The Community of Latin American and Caribbean States (Celac) intentionally excludes Spain, Portugal, and the United States. This is a political decision, not a bureaucratic inaction or a diplomatic technicality. Serac was conceived as a counterweight to the OAS, in which Washington and Canada have special weight, and the Ibero-American Summit, in which Spain and Portugal have an undisputed leading role. Over time, it became the encore office of the São Paulo Forum, allowing some leftist governments in Latin America to speak without unpleasant spectators. Mr. Sánchez’s preference for this forum reveals an alarming abandonment of true leadership.
This situation is the reason for the high number of absentees at the summit. Ursula von der Leyen, Emmanuel Macron, Giorgia Meloni and Javier Millay are not there. So is Gabriel Bolić, a left-wing Chilean man whose human rights ideas allow him to confront Nicolas Maduro in a way that Yolanda Díaz and Podemos did not. Meanwhile, Petro, Lula and Sanchez emerge united by recent friction with the United States. Agenda such as energy transition, immigration, organized crime and digital cooperation are broad and ambitious, but the results rarely go beyond good intentions and official photos. Rhetoric will be abundant. There are few or no binding decisions.
Meanwhile, the Summit of the Americas was canceled due to the deployment of US forces to the Caribbean. Washington claims to have sunk 17 ships and killed 70 people. These attacks, which governments in the region refer to as “extrajudicial executions,” are unilateral acts with no legal basis. The United States claims it has it, but so far it has not put that argument on the table. Lula is demanding that the issue be discussed in the serac, instead of the United Nations Security Council. This forum will therefore become just a stage, not a venue for real cooperation with Europe. The most important thing in a scenario is the position it occupies. Spain has historically acted as a bridge between the two coasts. The Ibero-American Summit provides leadership and plays an active role in the areas of education, health, and trade. In Cherak, he is a bit of an actor. Its influence will be dissolved under the label “European Union”. It is neither a lighthouse nor a bridge, but merely a partner in a cacophonous chorus.

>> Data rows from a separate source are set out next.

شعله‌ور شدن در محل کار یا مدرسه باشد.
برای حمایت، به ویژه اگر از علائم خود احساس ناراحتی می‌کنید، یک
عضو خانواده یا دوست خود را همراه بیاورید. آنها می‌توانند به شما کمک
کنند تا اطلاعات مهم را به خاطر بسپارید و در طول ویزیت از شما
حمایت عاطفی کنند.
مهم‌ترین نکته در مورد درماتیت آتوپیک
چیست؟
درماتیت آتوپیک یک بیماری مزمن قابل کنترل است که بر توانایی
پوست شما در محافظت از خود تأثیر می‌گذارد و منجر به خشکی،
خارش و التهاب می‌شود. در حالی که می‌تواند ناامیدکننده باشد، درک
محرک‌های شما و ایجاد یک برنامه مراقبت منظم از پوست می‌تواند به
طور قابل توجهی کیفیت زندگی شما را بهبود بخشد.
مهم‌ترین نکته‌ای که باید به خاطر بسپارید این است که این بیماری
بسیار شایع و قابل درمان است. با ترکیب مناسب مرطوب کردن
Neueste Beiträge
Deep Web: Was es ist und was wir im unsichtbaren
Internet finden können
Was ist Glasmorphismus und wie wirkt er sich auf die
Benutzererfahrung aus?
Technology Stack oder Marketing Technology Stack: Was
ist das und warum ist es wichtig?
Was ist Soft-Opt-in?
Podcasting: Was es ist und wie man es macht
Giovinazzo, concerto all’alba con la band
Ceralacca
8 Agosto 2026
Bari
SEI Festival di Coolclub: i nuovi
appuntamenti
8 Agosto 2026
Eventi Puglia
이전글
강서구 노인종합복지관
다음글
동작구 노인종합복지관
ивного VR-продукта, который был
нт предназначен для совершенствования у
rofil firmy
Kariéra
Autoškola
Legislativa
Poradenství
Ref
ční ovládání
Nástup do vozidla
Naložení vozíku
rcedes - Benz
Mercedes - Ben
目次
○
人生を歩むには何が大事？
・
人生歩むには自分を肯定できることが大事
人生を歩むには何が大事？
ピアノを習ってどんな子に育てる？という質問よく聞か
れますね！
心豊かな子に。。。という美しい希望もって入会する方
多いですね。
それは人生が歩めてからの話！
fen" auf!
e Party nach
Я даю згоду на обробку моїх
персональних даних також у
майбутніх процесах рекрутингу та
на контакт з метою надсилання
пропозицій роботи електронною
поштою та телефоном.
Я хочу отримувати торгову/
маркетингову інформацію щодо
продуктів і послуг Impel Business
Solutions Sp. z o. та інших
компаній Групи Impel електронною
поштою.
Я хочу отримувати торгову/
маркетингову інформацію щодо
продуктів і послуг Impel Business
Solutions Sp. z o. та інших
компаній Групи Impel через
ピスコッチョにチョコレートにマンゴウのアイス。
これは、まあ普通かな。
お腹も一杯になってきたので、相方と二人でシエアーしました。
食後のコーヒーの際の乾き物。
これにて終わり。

Sánchez’s enthusiasm for this summit is in response to an ideological rather than a diplomatic vision. In a statement at COP30 in Brazil, he defended “opening up to other blocs” in the face of the “withdrawal” of certain regimes, an apparent reference to the United States. Diversifying your alliances is legitimate, but not at the expense of diluting your own role. Abandoning the Ibero-American axis will not strengthen Spain, it will turn it into a group.
Serac serves, among other things, to bring certain Ibero-American governments to mutual agreement. It is a forum for ideological self-affirmation, not for effective integration. Diplomacy is not built on exclusion or nostalgia for revolution. Spain must lead with realism, history and responsibility. The rest is geopolitical posturing.